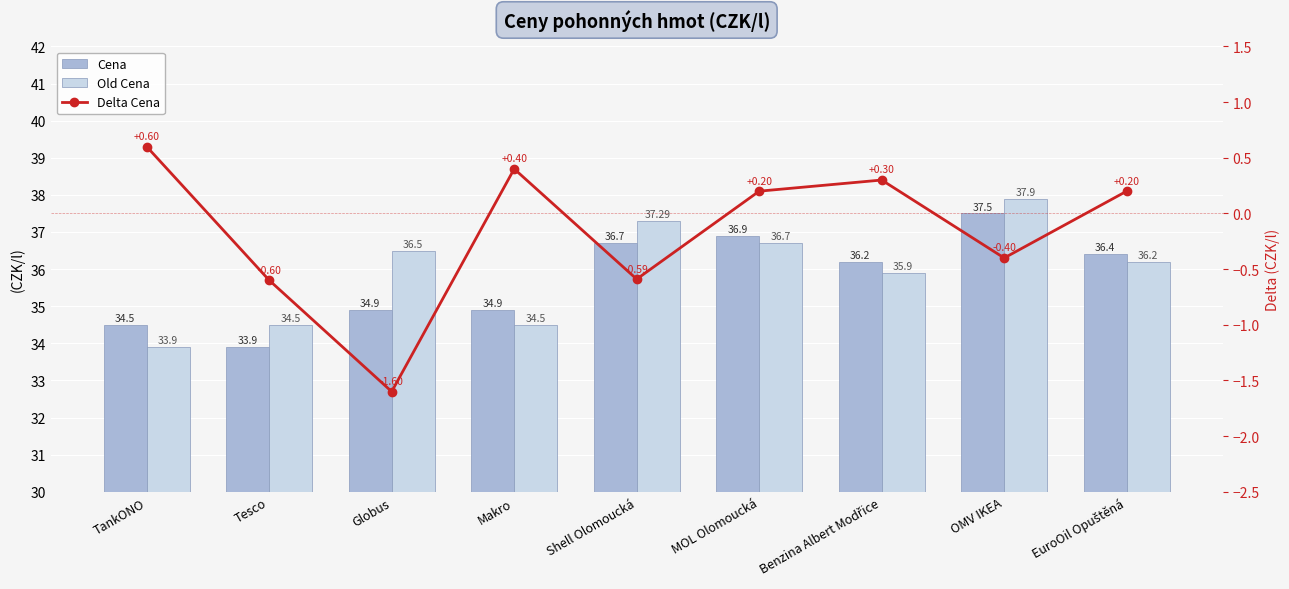

Between Benzina Albert Modřice and OMV IKEA, which series saw the biggest shift?

Old Cena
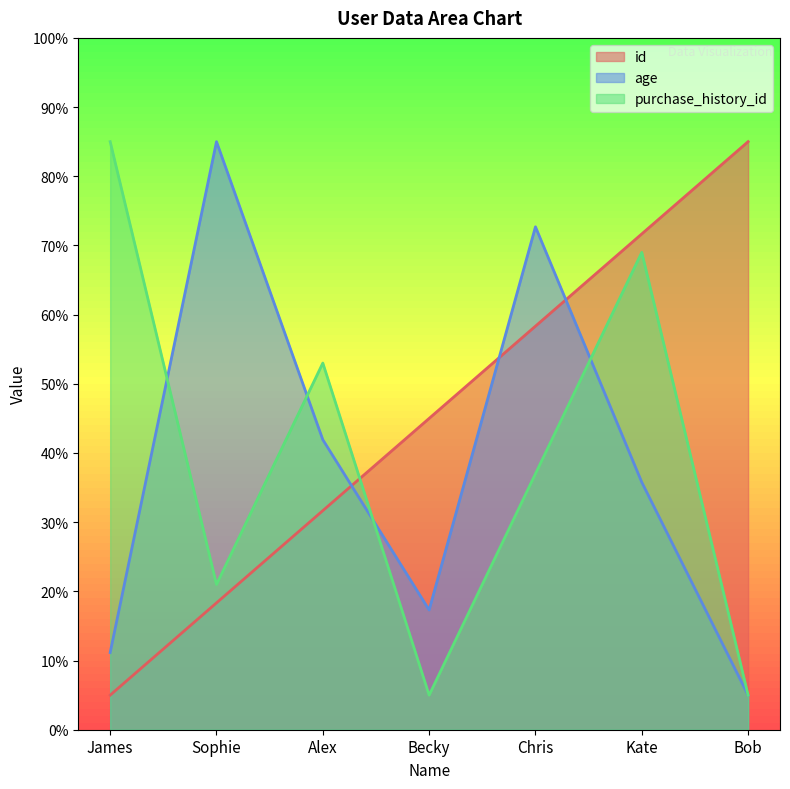

True or false: id has more than 2 points higher than both neighbors.

False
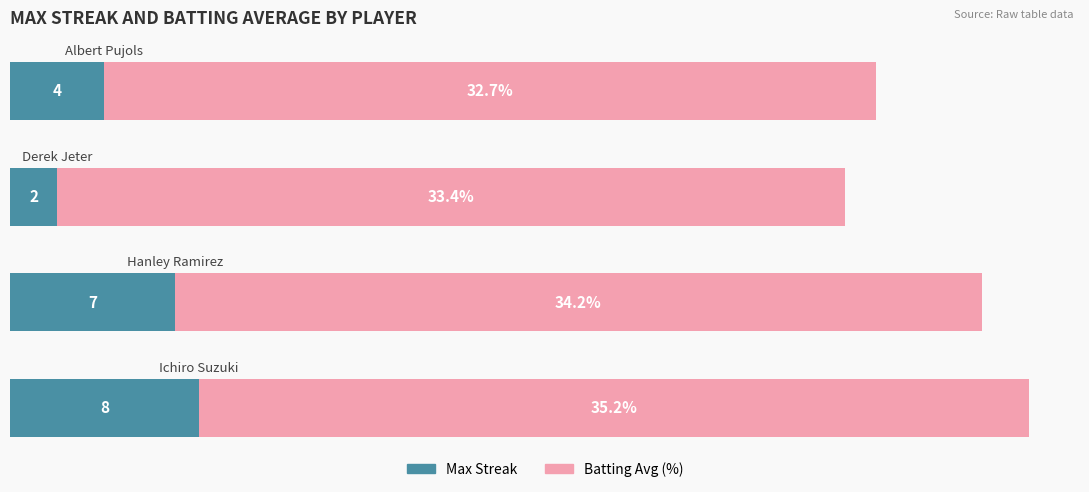

What are all the series names shown in the legend?

Max Streak, Batting Avg (%)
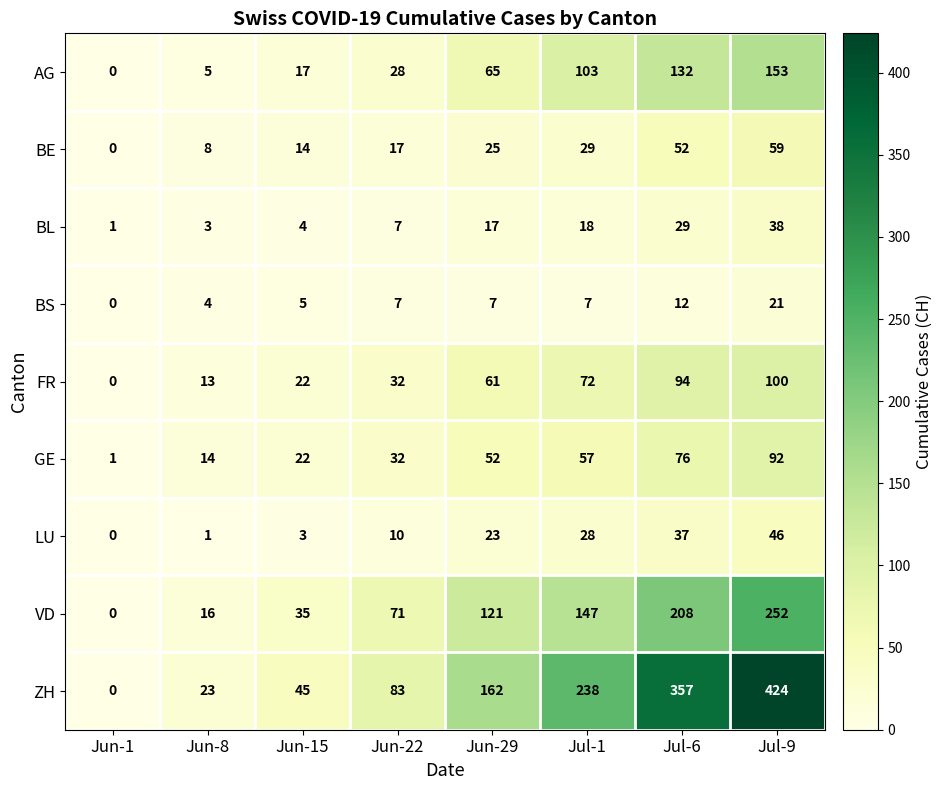

List the series in order of their peak value, lowest first.

BS, BL, LU, BE, GE, FR, AG, VD, ZH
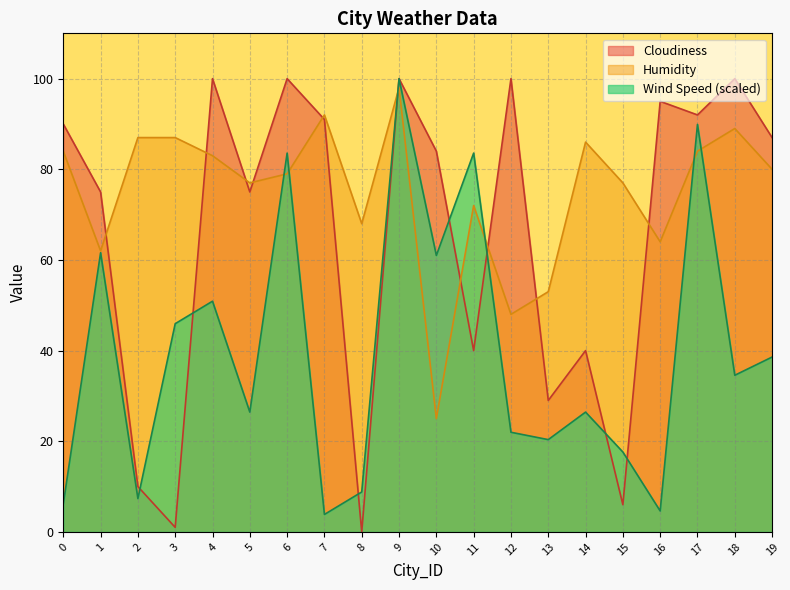

Where is Cloudiness nearest to the value 50?

11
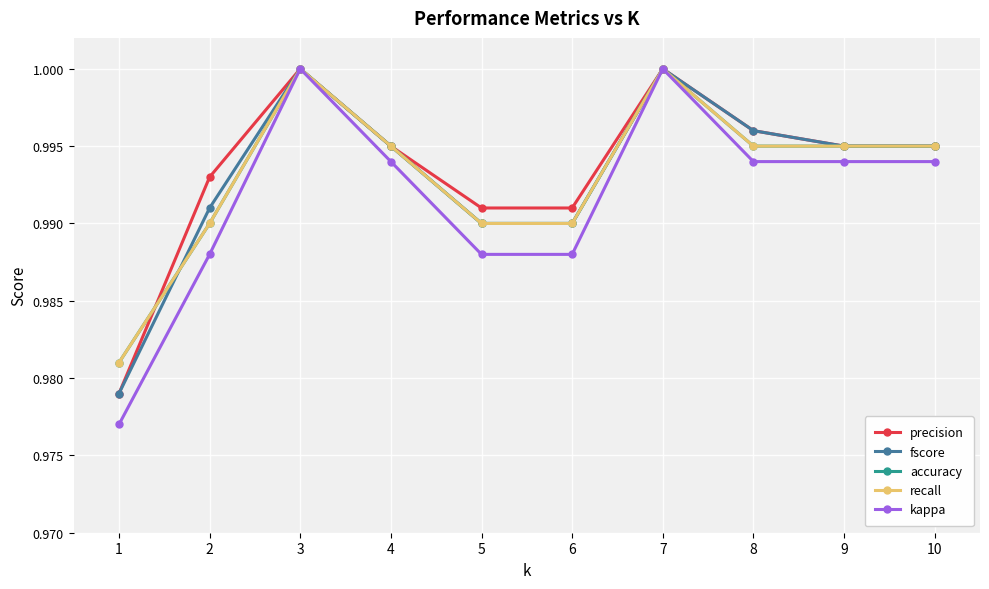

What is the value of the recall point at the 8th from the left?

1.0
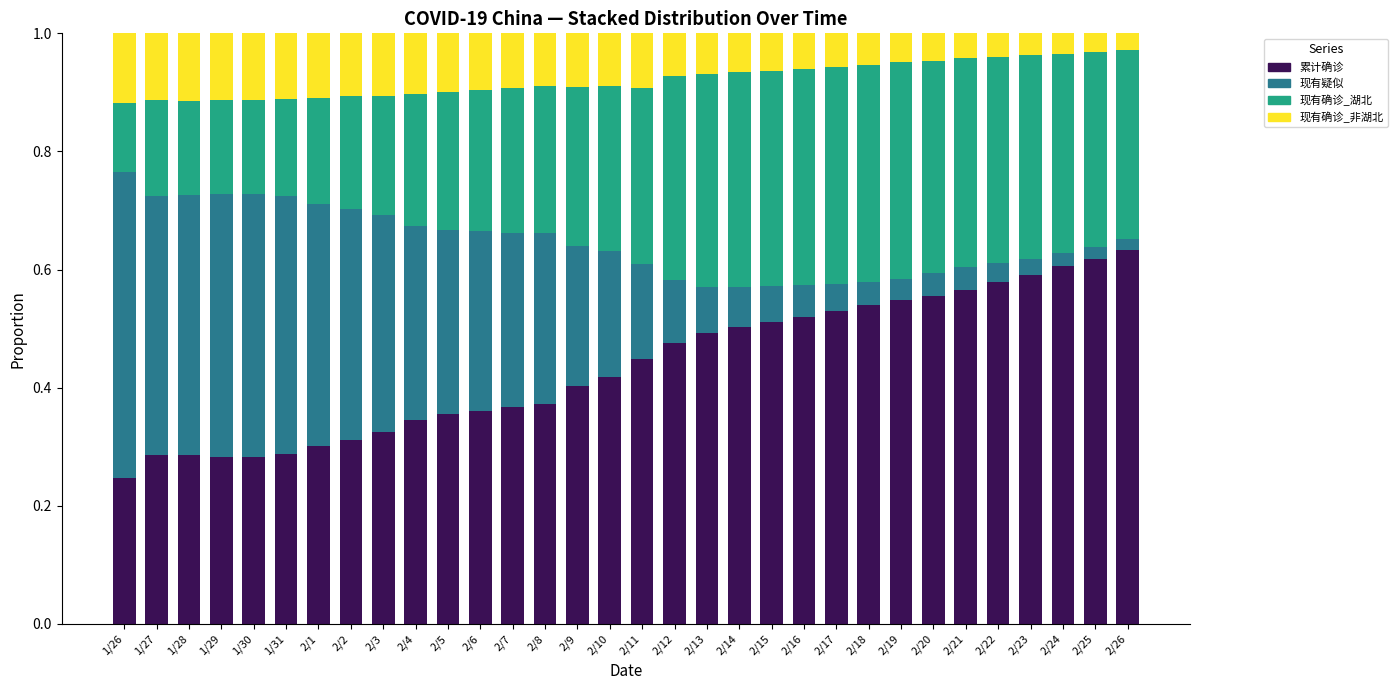

Is it true that 累计确诊 equals 0.2 at 2/6?

False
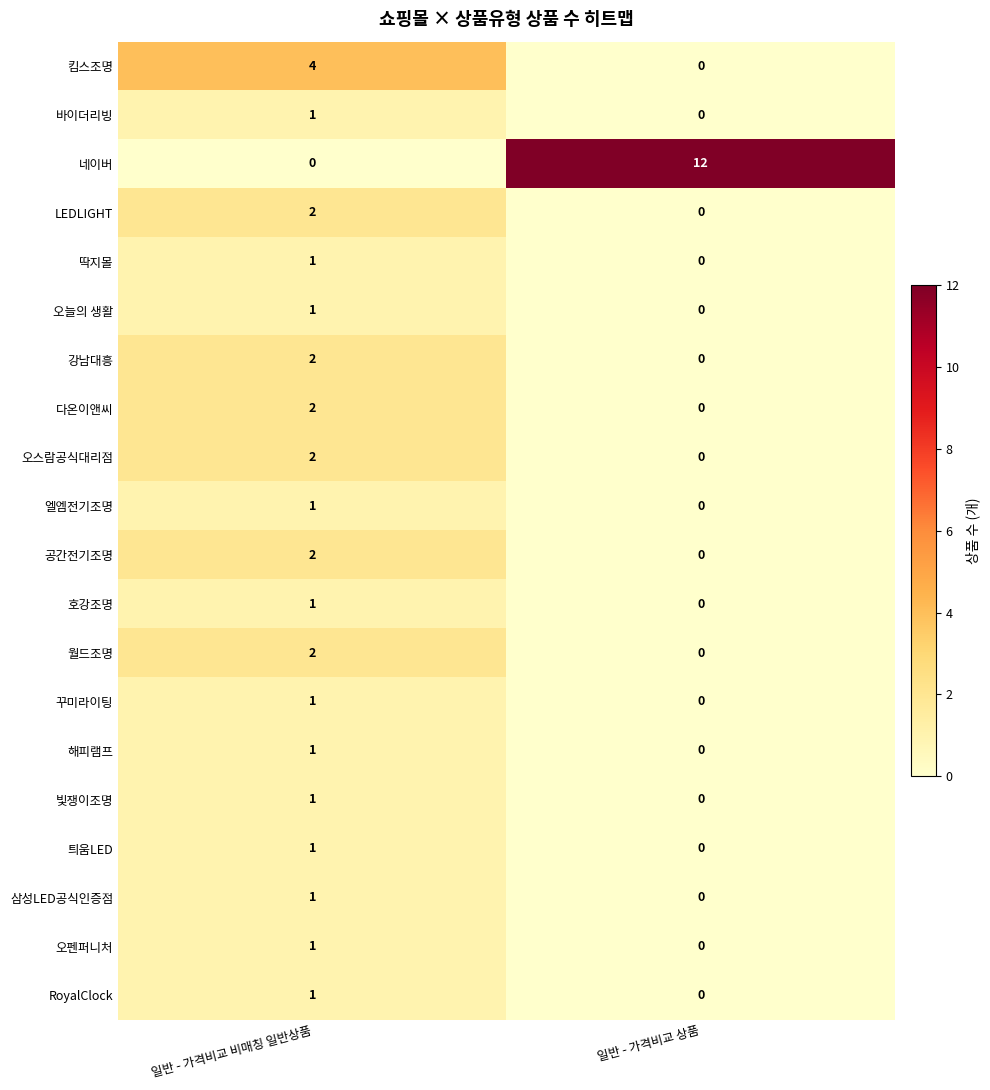

The value of 다온이앤씨 at 일반 - 가격비교 상품 is 0. True or false?

True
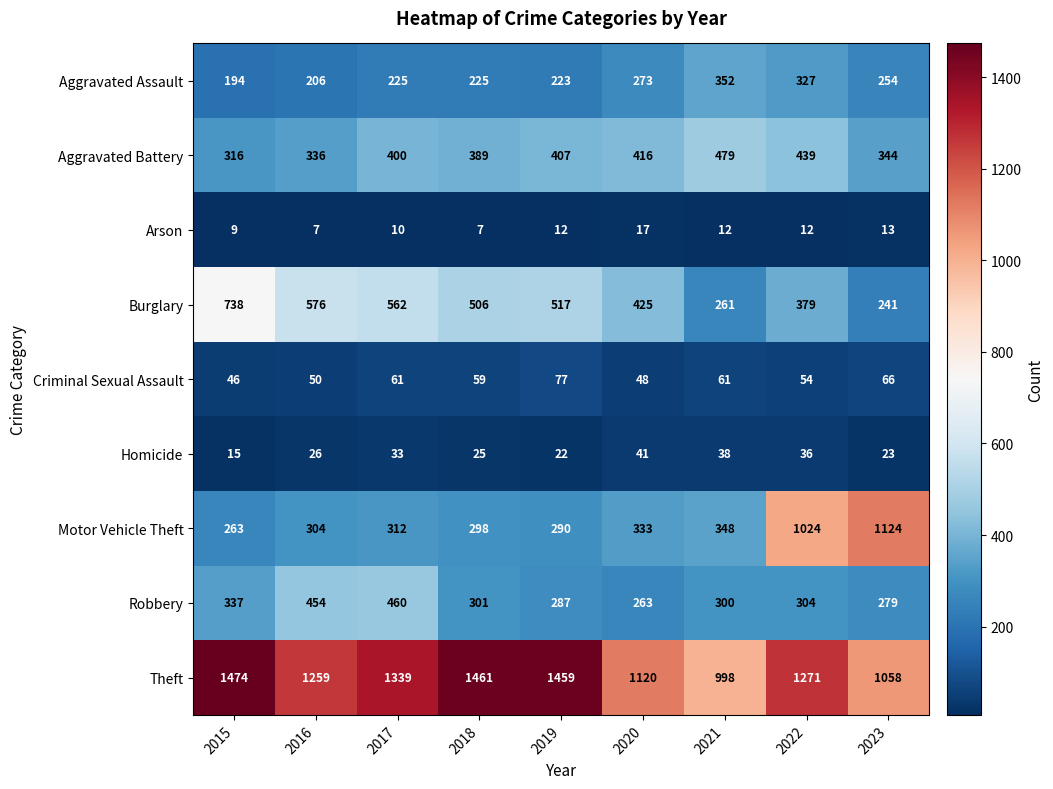

At which label does Burglary reach its minimum?

2023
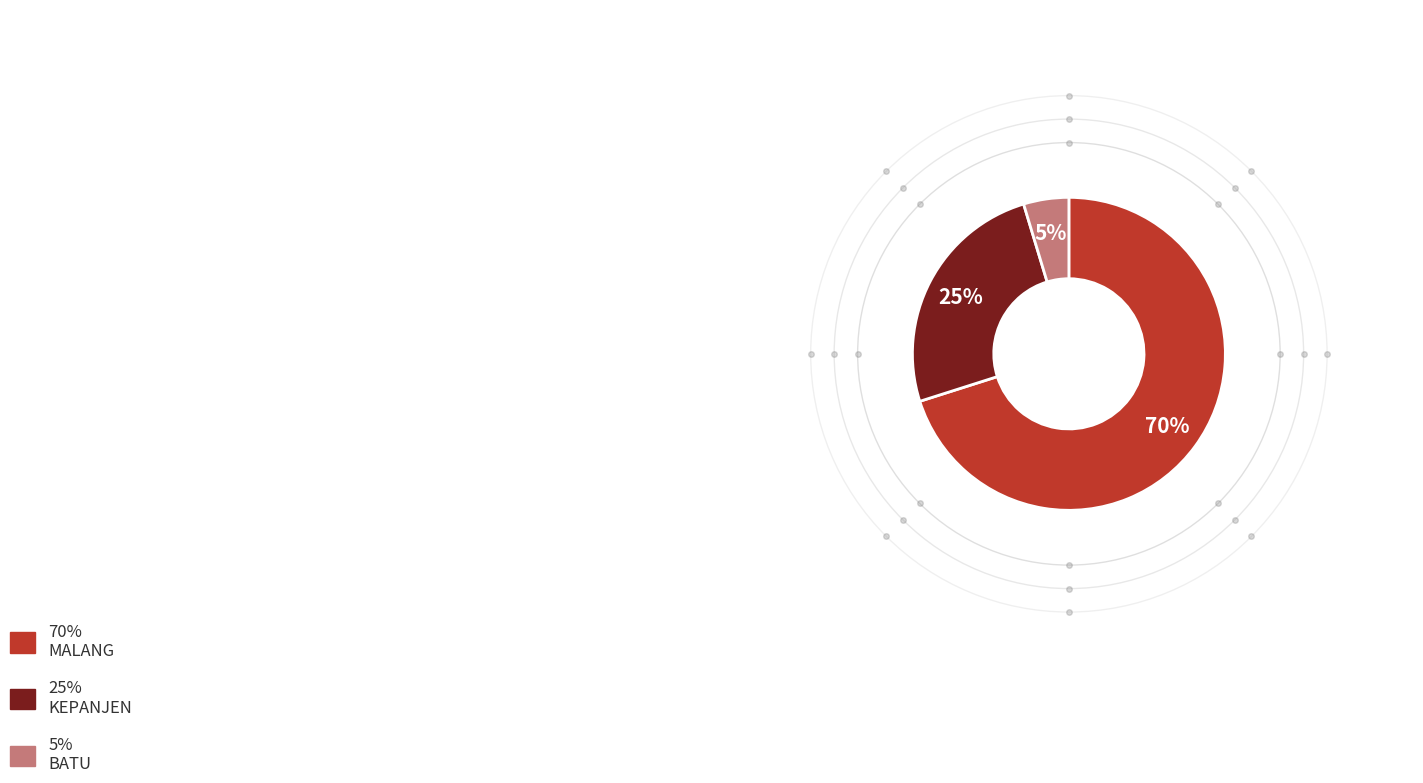

To the nearest percent, what is the difference between the largest and smallest slice percentages?

65%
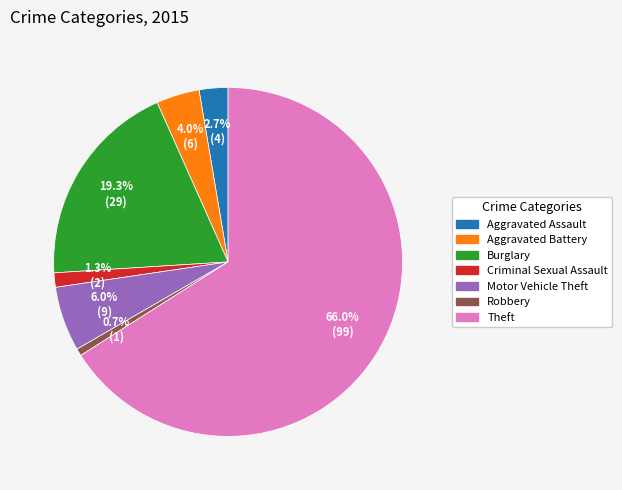

How many slices are in this pie chart?

7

_ _ _ _ _ _ _

■ Exercise goal ■
Convert the items above into a Markdown table with the columns Row and Line. Put each nonblank line in its own row, numbered in order, and leave out the picture lines.

■ Exercise answer ■
| Row | Line |
|---|---|
| 1 | Between Benzina Albert Modřice and OMV IKEA, which series saw the biggest shift? |
| 2 | Old Cena |
| 3 | True or false: id has more than 2 points higher than both neighbors. |
| 4 | False |
| 5 | What are all the series names shown in the legend? |
| 6 | Max Streak, Batting Avg (%) |
| 7 | List the series in order of their peak value, lowest first. |
| 8 | BS, BL, LU, BE, GE, FR, AG, VD, ZH |
| 9 | Where is Cloudiness nearest to the value 50? |
| 10 | 11 |
| 11 | What is the value of the recall point at the 8th from the left? |
| 12 | 1.0 |
| 13 | Is it true that 累计确诊 equals 0.2 at 2/6? |
| 14 | False |
| 15 | The value of 다온이앤씨 at 일반 - 가격비교 상품 is 0. True or false? |
| 16 | True |
| 17 | At which label does Burglary reach its minimum? |
| 18 | 2023 |
| 19 | To the nearest percent, what is the difference between the largest and smallest slice percentages? |
| 20 | 65% |
| 21 | How many slices are in this pie chart? |
| 22 | 7 |